Still, according to the House Ethics Committee instruction manual, members of Congress are required to report “each purchase, sale, or exchange involving stocks, bonds, commodities futures, or other securities” owned wholly or in part by them, their spouse or their dependent child when the amount of the transaction exceeds $1,000.

I’m a bit confused on that last part, the section on dependent children. Normally dependent children are underage and can’t buy or sell securities. Their parents have to do it for them. If they are legally adults, then technically they are no longer “Dependent children.” I hope someone can clarify this for me and the 2 or three readers of this blog.

“The member missed the deadline for paying the stock transaction. That part is clear,” Kedric Payne, the vice president and general counsel for the Campaign Legal Center, told Fox News Digital.
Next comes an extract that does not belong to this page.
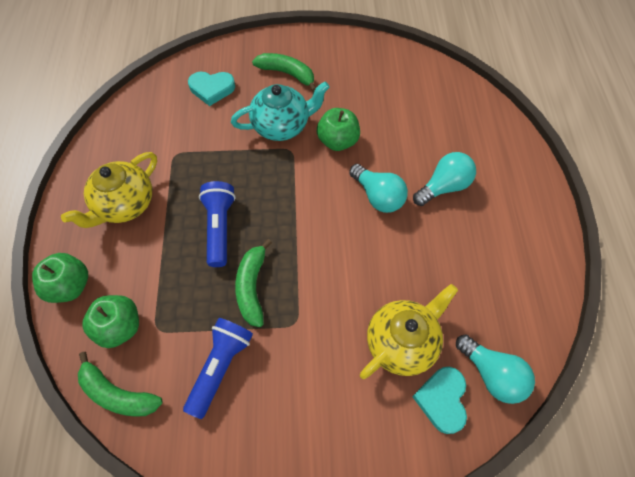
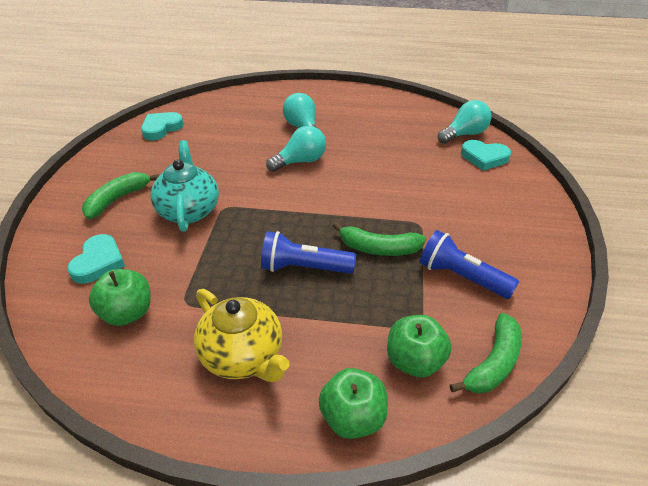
camera: 80 degrees left, 20 degrees down
(338, 141) = (228, 176): green apple -> green apple (127, 313)
(402, 67) = (161, 128): none -> turquoise heart
(402, 342) = (439, 168): yellow teapot -> none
“The constant violations of the law show that the disclosure requirement is not enough,” Payne continued. “The members cannot comply with the filing deadline and sometimes you still have the appearance of conflicts of interest. Therefore, there needs to be restricted where members are not allowed to own individual stocks.”

I have to be honest and question that ban. I once did a contract at a large, well known financial institution. Although I had no dealings with the traders or brokers, and I was a contractor, I still had to go through all the training on handling securities and insider trading. As I recall, there was a built in delay on any trades made by employees who were covered by the rules. (Technically, I wasn’t an employee but followed them anyway to be on the safe side)

Due to an interesting coincidence I have the same last name as a senior VP in the company, and due to my first name coming before his in the alphabet, my name in the address book was ahead of his. I was constantly getting email meant for him that I should not have seen. I was on the phone to the Compliance Department several times a week. (It became a running joke. I would call in and after identifying myself, they would say “Again?” and I would reply “Yup”)

I think the simple answer is blind trusts and using the same trading rules that brokers and others who have access to insider information have, with severe penalties if they violate them. (Expulsion and potential criminal charges) Will this happen? Have you been ordering products from Hunter Biden’s “Pharmacist?”